→ PROVIDED ENTRIES:
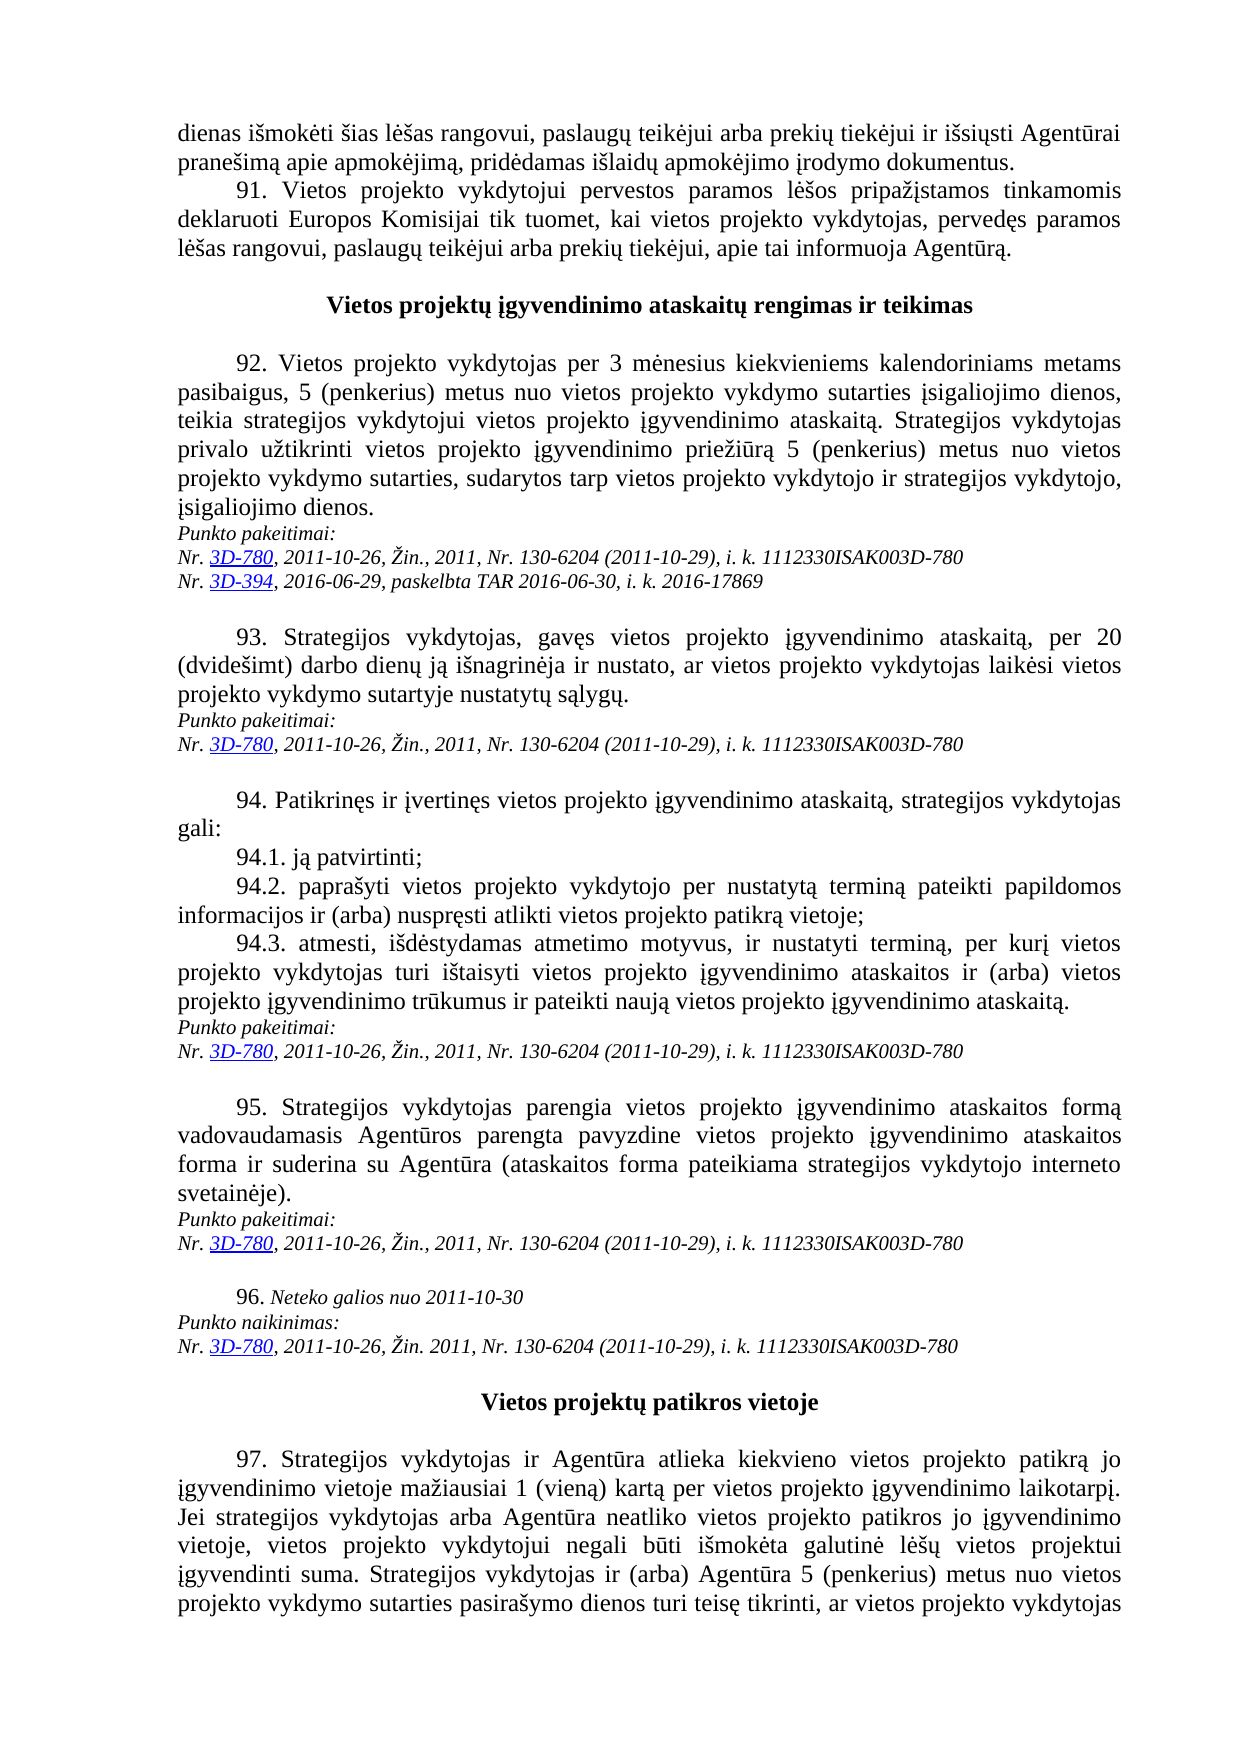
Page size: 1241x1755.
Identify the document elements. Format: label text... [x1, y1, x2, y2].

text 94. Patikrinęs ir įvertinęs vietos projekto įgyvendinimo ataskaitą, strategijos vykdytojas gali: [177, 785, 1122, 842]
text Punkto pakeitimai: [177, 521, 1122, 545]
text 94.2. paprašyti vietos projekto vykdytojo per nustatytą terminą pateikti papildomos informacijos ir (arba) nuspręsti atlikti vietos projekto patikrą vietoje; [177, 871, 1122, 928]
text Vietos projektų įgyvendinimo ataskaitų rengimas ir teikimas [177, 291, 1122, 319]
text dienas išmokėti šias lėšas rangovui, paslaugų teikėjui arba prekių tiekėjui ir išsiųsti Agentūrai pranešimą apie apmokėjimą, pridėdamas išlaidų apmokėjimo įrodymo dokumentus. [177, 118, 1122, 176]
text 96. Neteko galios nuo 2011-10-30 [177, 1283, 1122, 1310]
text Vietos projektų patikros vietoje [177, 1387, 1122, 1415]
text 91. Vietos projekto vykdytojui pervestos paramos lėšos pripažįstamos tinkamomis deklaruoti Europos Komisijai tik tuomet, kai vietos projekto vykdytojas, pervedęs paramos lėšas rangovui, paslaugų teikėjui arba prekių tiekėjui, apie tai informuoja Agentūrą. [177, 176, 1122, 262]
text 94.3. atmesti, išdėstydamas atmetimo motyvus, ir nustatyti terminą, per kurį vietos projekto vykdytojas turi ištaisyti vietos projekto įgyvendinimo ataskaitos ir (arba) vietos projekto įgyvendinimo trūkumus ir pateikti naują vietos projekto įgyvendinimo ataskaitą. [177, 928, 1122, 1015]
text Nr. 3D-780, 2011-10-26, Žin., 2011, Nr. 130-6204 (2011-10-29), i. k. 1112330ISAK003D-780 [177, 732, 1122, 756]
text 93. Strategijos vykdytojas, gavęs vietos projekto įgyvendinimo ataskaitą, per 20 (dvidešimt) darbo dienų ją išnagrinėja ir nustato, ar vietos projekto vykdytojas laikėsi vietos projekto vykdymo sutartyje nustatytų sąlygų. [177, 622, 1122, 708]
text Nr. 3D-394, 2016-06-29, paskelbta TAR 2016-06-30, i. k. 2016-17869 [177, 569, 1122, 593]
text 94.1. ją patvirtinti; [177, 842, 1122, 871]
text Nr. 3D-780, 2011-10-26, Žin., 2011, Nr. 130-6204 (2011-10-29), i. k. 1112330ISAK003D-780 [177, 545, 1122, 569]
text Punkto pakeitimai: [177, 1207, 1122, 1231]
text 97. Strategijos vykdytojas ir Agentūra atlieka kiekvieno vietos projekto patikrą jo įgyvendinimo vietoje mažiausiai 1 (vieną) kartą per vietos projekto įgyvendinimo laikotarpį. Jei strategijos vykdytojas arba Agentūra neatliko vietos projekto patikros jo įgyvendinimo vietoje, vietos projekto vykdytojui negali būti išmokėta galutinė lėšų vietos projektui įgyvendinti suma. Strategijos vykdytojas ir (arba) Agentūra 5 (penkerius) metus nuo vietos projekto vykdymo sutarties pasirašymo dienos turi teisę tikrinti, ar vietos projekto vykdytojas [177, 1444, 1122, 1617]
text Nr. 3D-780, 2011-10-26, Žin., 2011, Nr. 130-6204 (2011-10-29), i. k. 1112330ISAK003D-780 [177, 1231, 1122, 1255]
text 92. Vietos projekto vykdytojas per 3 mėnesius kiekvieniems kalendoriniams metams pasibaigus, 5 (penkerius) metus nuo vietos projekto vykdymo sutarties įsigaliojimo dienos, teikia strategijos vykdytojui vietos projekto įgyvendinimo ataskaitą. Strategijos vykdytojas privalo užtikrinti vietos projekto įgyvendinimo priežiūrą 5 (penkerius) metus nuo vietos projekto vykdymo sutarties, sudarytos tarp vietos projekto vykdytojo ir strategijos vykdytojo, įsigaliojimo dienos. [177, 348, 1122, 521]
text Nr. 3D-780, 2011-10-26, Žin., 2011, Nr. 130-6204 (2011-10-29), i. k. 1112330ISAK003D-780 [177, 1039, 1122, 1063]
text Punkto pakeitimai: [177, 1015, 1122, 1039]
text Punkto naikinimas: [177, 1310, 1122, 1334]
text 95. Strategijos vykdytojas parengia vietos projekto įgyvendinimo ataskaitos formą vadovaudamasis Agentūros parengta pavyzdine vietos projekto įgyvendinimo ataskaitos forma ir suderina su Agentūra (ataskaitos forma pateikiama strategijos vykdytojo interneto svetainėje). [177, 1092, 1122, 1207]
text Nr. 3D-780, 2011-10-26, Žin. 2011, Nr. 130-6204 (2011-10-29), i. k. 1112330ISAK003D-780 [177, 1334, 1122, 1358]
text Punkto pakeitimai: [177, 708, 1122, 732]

==

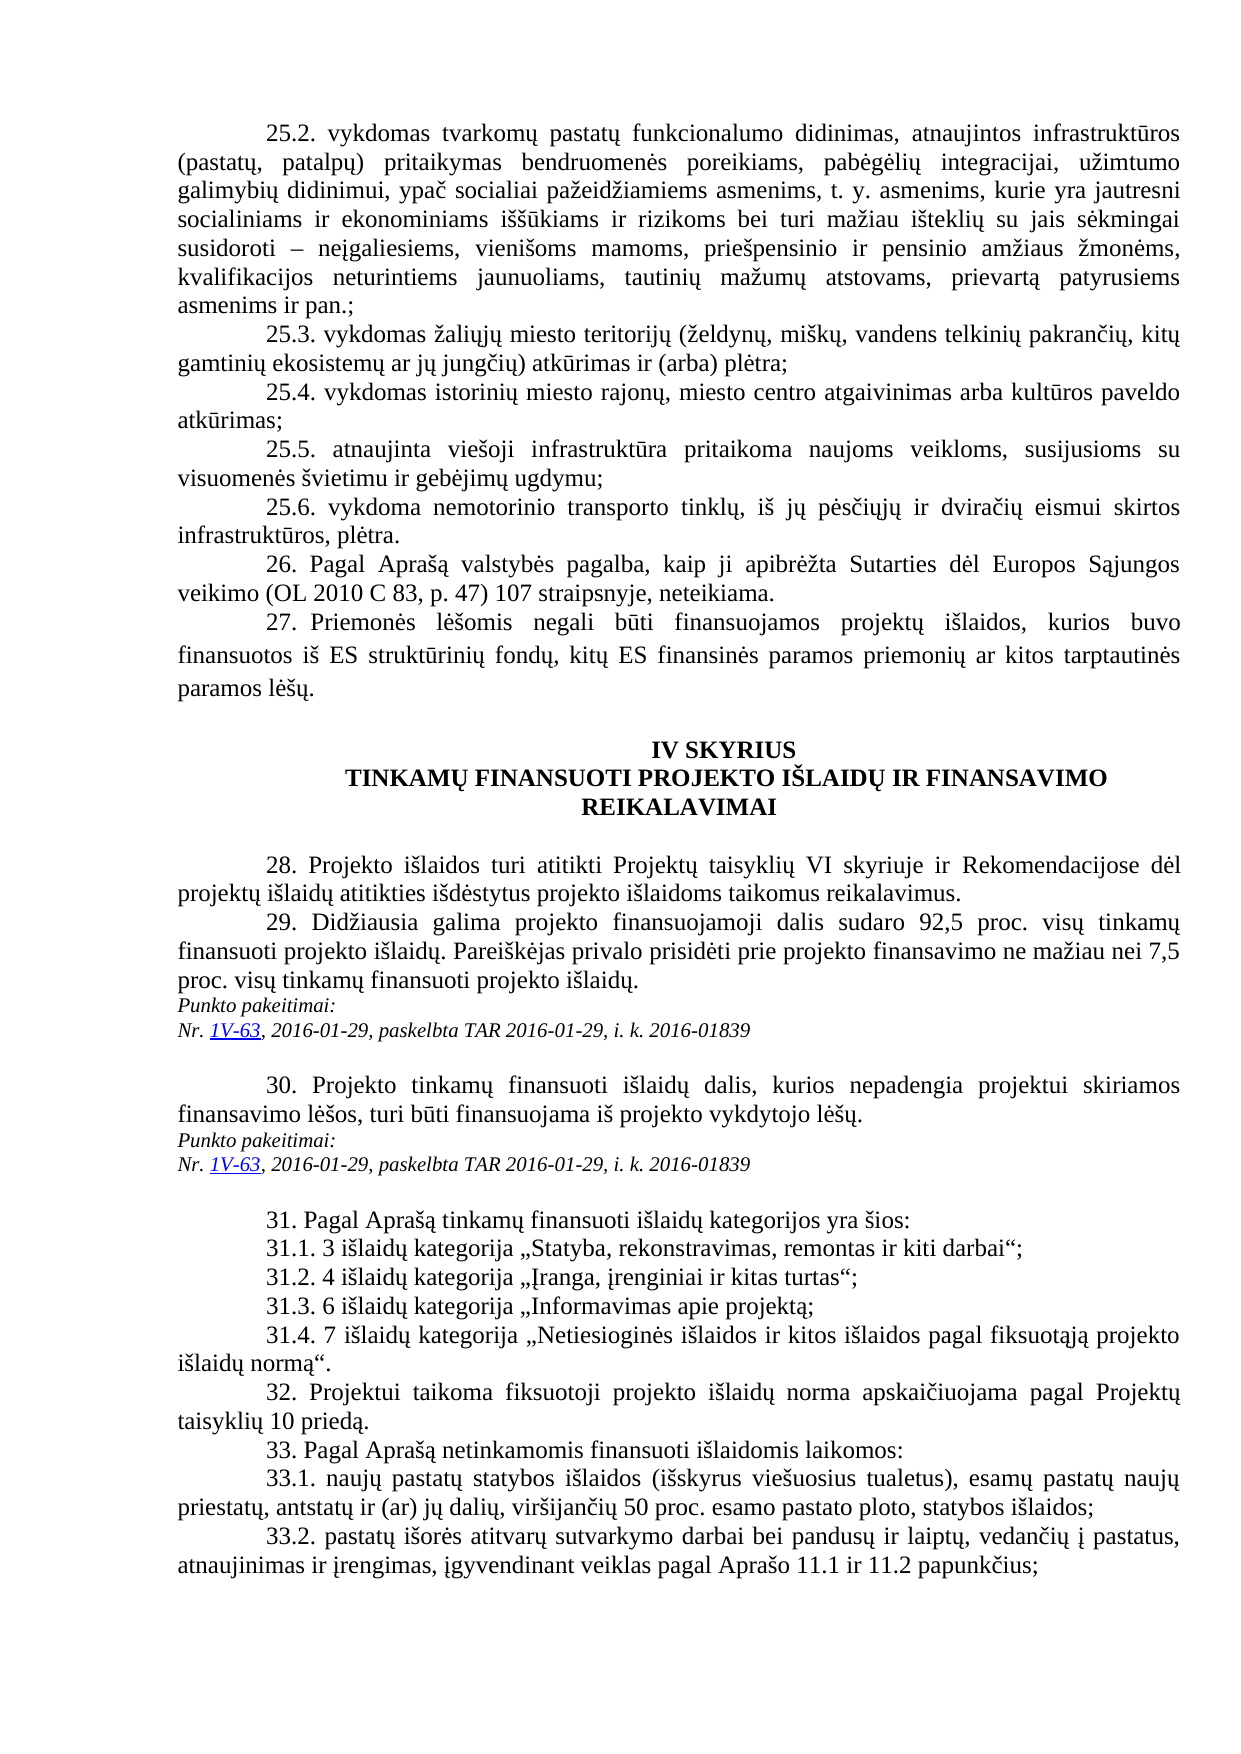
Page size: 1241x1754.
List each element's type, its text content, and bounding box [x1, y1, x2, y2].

→ WRITTEN PROBLEM: Please put everything from the line containing "Page size: 1241x1754." down to the line containing "List each element's" into a JSON list of strings, one string per line, with blank lines left out.

→ COMPLETE ANSWER:
[
  "Page size: 1241x1754.",
  "List each element's type, its text content, and bounding box [x1, y1, x2, y2]."
]